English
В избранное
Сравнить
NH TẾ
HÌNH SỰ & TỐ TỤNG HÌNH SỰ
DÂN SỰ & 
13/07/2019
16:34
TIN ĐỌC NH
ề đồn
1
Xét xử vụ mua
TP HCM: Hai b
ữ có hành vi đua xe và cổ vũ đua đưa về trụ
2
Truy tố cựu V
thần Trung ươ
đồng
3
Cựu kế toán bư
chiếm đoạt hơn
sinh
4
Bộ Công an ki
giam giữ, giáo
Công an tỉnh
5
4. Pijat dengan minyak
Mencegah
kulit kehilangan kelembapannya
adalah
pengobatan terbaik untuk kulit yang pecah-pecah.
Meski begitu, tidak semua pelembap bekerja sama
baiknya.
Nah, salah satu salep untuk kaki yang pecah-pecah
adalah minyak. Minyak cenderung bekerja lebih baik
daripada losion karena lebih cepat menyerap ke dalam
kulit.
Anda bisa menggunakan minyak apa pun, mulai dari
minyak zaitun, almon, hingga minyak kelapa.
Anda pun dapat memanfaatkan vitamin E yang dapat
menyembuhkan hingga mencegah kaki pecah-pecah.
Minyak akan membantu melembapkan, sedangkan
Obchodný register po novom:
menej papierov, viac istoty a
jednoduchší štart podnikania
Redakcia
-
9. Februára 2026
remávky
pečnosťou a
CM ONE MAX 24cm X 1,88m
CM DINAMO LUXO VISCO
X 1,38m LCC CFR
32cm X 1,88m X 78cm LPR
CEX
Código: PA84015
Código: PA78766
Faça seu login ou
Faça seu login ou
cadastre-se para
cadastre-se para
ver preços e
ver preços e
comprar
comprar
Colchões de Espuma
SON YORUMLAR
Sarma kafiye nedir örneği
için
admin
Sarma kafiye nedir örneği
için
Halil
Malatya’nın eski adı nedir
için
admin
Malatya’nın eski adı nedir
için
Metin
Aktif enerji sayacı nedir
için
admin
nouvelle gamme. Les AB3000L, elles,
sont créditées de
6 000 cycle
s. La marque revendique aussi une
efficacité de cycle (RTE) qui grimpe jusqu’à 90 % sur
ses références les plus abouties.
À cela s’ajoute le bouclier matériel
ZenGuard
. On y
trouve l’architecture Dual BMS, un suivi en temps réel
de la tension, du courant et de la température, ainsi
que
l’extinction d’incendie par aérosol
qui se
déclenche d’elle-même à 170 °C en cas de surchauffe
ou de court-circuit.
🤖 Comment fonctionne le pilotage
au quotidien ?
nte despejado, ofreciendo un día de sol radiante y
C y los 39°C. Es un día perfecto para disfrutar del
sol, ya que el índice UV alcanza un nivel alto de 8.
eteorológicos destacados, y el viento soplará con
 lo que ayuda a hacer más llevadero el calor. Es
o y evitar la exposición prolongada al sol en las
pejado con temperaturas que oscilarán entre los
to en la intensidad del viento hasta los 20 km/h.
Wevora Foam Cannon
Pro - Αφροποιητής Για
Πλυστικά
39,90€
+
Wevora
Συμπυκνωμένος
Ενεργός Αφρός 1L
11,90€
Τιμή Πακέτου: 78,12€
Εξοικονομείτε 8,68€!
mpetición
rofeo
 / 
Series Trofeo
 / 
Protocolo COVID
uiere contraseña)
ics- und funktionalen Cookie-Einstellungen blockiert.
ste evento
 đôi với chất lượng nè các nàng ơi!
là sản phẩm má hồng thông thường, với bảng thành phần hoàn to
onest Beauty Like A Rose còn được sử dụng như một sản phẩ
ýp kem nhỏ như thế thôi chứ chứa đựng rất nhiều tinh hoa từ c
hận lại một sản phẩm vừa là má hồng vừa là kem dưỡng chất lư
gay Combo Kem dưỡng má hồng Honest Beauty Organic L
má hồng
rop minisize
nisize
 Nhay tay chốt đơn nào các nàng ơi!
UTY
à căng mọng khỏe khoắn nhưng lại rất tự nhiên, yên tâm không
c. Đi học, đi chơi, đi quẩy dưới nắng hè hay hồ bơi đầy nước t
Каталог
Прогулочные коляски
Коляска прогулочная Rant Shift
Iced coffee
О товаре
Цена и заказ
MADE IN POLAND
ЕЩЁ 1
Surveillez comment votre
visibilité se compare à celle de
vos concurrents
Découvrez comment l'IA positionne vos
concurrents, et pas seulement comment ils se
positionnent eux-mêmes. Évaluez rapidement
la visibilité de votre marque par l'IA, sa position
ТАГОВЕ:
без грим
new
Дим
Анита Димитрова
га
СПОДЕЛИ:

Try it:
Each line of the material should be returned exactly as it stands.

Response to the task:
English
В избранное
Сравнить
NH TẾ
HÌNH SỰ & TỐ TỤNG HÌNH SỰ
DÂN SỰ & 
13/07/2019
16:34
TIN ĐỌC NH
ề đồn
1
Xét xử vụ mua
TP HCM: Hai b
ữ có hành vi đua xe và cổ vũ đua đưa về trụ
2
Truy tố cựu V
thần Trung ươ
đồng
3
Cựu kế toán bư
chiếm đoạt hơn
sinh
4
Bộ Công an ki
giam giữ, giáo
Công an tỉnh
5
4. Pijat dengan minyak
Mencegah
kulit kehilangan kelembapannya
adalah
pengobatan terbaik untuk kulit yang pecah-pecah.
Meski begitu, tidak semua pelembap bekerja sama
baiknya.
Nah, salah satu salep untuk kaki yang pecah-pecah
adalah minyak. Minyak cenderung bekerja lebih baik
daripada losion karena lebih cepat menyerap ke dalam
kulit.
Anda bisa menggunakan minyak apa pun, mulai dari
minyak zaitun, almon, hingga minyak kelapa.
Anda pun dapat memanfaatkan vitamin E yang dapat
menyembuhkan hingga mencegah kaki pecah-pecah.
Minyak akan membantu melembapkan, sedangkan
Obchodný register po novom:
menej papierov, viac istoty a
jednoduchší štart podnikania
Redakcia
-
9. Februára 2026
remávky
pečnosťou a
CM ONE MAX 24cm X 1,88m
CM DINAMO LUXO VISCO
X 1,38m LCC CFR
32cm X 1,88m X 78cm LPR
CEX
Código: PA84015
Código: PA78766
Faça seu login ou
Faça seu login ou
cadastre-se para
cadastre-se para
ver preços e
ver preços e
comprar
comprar
Colchões de Espuma
SON YORUMLAR
Sarma kafiye nedir örneği
için
admin
Sarma kafiye nedir örneği
için
Halil
Malatya’nın eski adı nedir
için
admin
Malatya’nın eski adı nedir
için
Metin
Aktif enerji sayacı nedir
için
admin
nouvelle gamme. Les AB3000L, elles,
sont créditées de
6 000 cycle
s. La marque revendique aussi une
efficacité de cycle (RTE) qui grimpe jusqu’à 90 % sur
ses références les plus abouties.
À cela s’ajoute le bouclier matériel
ZenGuard
. On y
trouve l’architecture Dual BMS, un suivi en temps réel
de la tension, du courant et de la température, ainsi
que
l’extinction d’incendie par aérosol
qui se
déclenche d’elle-même à 170 °C en cas de surchauffe
ou de court-circuit.
🤖 Comment fonctionne le pilotage
au quotidien ?
nte despejado, ofreciendo un día de sol radiante y
C y los 39°C. Es un día perfecto para disfrutar del
sol, ya que el índice UV alcanza un nivel alto de 8.
eteorológicos destacados, y el viento soplará con
 lo que ayuda a hacer más llevadero el calor. Es
o y evitar la exposición prolongada al sol en las
pejado con temperaturas que oscilarán entre los
to en la intensidad del viento hasta los 20 km/h.
Wevora Foam Cannon
Pro - Αφροποιητής Για
Πλυστικά
39,90€
+
Wevora
Συμπυκνωμένος
Ενεργός Αφρός 1L
11,90€
Τιμή Πακέτου: 78,12€
Εξοικονομείτε 8,68€!
mpetición
rofeo
 / 
Series Trofeo
 / 
Protocolo COVID
uiere contraseña)
ics- und funktionalen Cookie-Einstellungen blockiert.
ste evento
 đôi với chất lượng nè các nàng ơi!
là sản phẩm má hồng thông thường, với bảng thành phần hoàn to
onest Beauty Like A Rose còn được sử dụng như một sản phẩ
ýp kem nhỏ như thế thôi chứ chứa đựng rất nhiều tinh hoa từ c
hận lại một sản phẩm vừa là má hồng vừa là kem dưỡng chất lư
gay Combo Kem dưỡng má hồng Honest Beauty Organic L
má hồng
rop minisize
nisize
 Nhay tay chốt đơn nào các nàng ơi!
UTY
à căng mọng khỏe khoắn nhưng lại rất tự nhiên, yên tâm không
c. Đi học, đi chơi, đi quẩy dưới nắng hè hay hồ bơi đầy nước t
Каталог
Прогулочные коляски
Коляска прогулочная Rant Shift
Iced coffee
О товаре
Цена и заказ
MADE IN POLAND
ЕЩЁ 1
Surveillez comment votre
visibilité se compare à celle de
vos concurrents
Découvrez comment l'IA positionne vos
concurrents, et pas seulement comment ils se
positionnent eux-mêmes. Évaluez rapidement
la visibilité de votre marque par l'IA, sa position
ТАГОВЕ:
без грим
new
Дим
Анита Димитрова
га
СПОДЕЛИ:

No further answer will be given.